4. If you are taking a non-qualified distribution from your federal 401k plan, add a 10% penalty to the amount of your federal taxes. Do not make any exception. All non-qualified distributions are distributions before the age of 59 1/2.

5. Multiply your 401k plan withdrawal amount by your tax rate.

6. Finally, add your federal and taxes with an early withdrawal penalty to get your total taxes on your 401K withdrawal amount.

If you want to research private pension funds and 401k in private on a shared computer, then use miglior VPN to hide all traces of your activity.



Tuesday, August 13, 2019

3 Ways Bundling Saves Money on What You Already Use



The thought of having to make another phone call and haggle another price might seem overwhelming to you. However, bundling your packages isn’t really haggling. Providers already exist who are ready to make your life easier and your budget more flexible. You aren’t even adding new services or products into your life. Instead, you are taking what you already use and getting a better price.

Cell Phones


If everyone in your household has a separate cell phone plan, you are almost definitely paying too much money. The first step is to agree upon one provider to use. Of course, what you’ll probably want to do is call around or visit the stores to see which entity will provide you with the best deal. 


Providers have all different types of family plans that you can pursue at lower costs. Keep in mind that this option is not necessarily limited only to those individuals with whom you live. A number of people have these types of cell phone plans with extended family members.

Car and Home


When you own a car or a home, you need insurance; if you own both of these entities, you need insurance for both. Having separate plans is likely costing you money. Instead, speak with your car or home insurance provider to see what the price would be if you switch both of the plans to be on the same plan. 

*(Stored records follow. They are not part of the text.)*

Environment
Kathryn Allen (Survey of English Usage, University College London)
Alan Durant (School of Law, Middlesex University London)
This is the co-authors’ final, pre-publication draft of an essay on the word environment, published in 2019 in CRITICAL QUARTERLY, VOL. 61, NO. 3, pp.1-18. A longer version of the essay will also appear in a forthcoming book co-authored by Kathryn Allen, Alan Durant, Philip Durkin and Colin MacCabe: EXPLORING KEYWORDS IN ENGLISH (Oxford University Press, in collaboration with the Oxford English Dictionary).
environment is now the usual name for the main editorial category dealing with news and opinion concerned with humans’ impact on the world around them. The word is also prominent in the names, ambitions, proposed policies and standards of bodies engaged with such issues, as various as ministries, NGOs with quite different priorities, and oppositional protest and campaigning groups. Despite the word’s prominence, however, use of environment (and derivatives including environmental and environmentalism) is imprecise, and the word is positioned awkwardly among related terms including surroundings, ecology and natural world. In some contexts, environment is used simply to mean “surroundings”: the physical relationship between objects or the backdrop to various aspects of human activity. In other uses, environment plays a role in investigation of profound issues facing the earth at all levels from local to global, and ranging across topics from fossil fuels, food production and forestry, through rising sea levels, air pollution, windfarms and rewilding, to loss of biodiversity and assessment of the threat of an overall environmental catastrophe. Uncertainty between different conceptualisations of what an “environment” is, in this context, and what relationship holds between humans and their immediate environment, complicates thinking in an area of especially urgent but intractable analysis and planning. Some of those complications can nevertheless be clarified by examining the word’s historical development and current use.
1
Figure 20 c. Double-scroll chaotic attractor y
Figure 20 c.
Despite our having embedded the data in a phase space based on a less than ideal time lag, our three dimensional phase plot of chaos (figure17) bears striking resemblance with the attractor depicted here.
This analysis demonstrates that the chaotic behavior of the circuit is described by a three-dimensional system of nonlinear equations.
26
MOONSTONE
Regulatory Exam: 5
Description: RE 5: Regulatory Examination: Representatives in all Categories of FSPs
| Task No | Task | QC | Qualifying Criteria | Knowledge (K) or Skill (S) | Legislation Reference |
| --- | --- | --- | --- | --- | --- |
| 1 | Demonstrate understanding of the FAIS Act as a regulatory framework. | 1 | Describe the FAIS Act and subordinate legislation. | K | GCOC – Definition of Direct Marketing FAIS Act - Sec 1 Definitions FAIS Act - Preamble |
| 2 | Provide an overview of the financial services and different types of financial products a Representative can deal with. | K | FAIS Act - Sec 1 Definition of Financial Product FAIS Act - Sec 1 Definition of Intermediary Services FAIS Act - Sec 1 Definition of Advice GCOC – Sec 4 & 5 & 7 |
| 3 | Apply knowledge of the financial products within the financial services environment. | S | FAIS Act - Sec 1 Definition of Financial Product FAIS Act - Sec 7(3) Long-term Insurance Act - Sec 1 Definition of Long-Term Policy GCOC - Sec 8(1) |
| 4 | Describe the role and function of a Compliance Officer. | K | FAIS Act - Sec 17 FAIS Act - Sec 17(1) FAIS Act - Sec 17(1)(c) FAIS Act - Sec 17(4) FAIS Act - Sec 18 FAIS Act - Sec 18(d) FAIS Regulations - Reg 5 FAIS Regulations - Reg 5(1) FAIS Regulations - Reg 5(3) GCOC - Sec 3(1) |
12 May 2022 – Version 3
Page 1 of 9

These types of insurance policies often come with their own set of discounts, so ask about any other reductions that apply to. For example, car insurance prices are often lowered for students with good grades or for drivers who are willing to have their driving habits tracked by a device in their cars.

Cable, Internet and Home Phone


These three items practically go together as many people have already taken the step to bundle them. In these modern times, you may wonder what the point of the home phone is. Do keep in mind that in an emergency situation, you may want to have an additional line to use. 


Also, when you’re already bundling the cable and internet together, you’ll likely find that the phone is a truly marginal cost, especially for extra peace of mind at home. Ultimately, however, you could opt for a package that includes cable and internet-only and skips out on the phone element.

As you can see, you aren’t adding new products and services to your life. Instead, you are saving money on items that you are going to use anyway.